**EXERCISE REQUIREMENTS**
Recast every line of the records below as a Markdown table with two columns, Row and Line, numbering the lines in order and leaving out any blank ones.

[Collected data entries]
________________________________________
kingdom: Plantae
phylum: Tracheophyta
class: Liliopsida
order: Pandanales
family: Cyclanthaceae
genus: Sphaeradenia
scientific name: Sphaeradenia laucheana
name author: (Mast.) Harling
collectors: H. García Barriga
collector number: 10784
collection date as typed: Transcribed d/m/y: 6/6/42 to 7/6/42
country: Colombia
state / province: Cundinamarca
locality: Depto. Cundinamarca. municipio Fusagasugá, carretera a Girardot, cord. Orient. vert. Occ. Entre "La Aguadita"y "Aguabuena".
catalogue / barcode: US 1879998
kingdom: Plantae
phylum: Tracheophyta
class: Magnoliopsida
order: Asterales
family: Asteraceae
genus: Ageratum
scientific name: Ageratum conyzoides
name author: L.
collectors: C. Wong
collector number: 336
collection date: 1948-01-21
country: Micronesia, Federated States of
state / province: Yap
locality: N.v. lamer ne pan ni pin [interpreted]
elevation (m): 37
________________________________________
**SOLUTION TO THIS EXERCISE**
| Row | Line |
|---|---|
| 1 | kingdom: Plantae |
| 2 | phylum: Tracheophyta |
| 3 | class: Liliopsida |
| 4 | order: Pandanales |
| 5 | family: Cyclanthaceae |
| 6 | genus: Sphaeradenia |
| 7 | scientific name: Sphaeradenia laucheana |
| 8 | name author: (Mast.) Harling |
| 9 | collectors: H. García Barriga |
| 10 | collector number: 10784 |
| 11 | collection date as typed: Transcribed d/m/y: 6/6/42 to 7/6/42 |
| 12 | country: Colombia |
| 13 | state / province: Cundinamarca |
| 14 | locality: Depto. Cundinamarca. municipio Fusagasugá, carretera a Girardot, cord. Orient. vert. Occ. Entre "La Aguadita"y "Aguabuena". |
| 15 | catalogue / barcode: US 1879998 |
| 16 | kingdom: Plantae |
| 17 | phylum: Tracheophyta |
| 18 | class: Magnoliopsida |
| 19 | order: Asterales |
| 20 | family: Asteraceae |
| 21 | genus: Ageratum |
| 22 | scientific name: Ageratum conyzoides |
| 23 | name author: L. |
| 24 | collectors: C. Wong |
| 25 | collector number: 336 |
| 26 | collection date: 1948-01-21 |
| 27 | country: Micronesia, Federated States of |
| 28 | state / province: Yap |
| 29 | locality: N.v. lamer ne pan ni pin [interpreted] |
| 30 | elevation (m): 37 |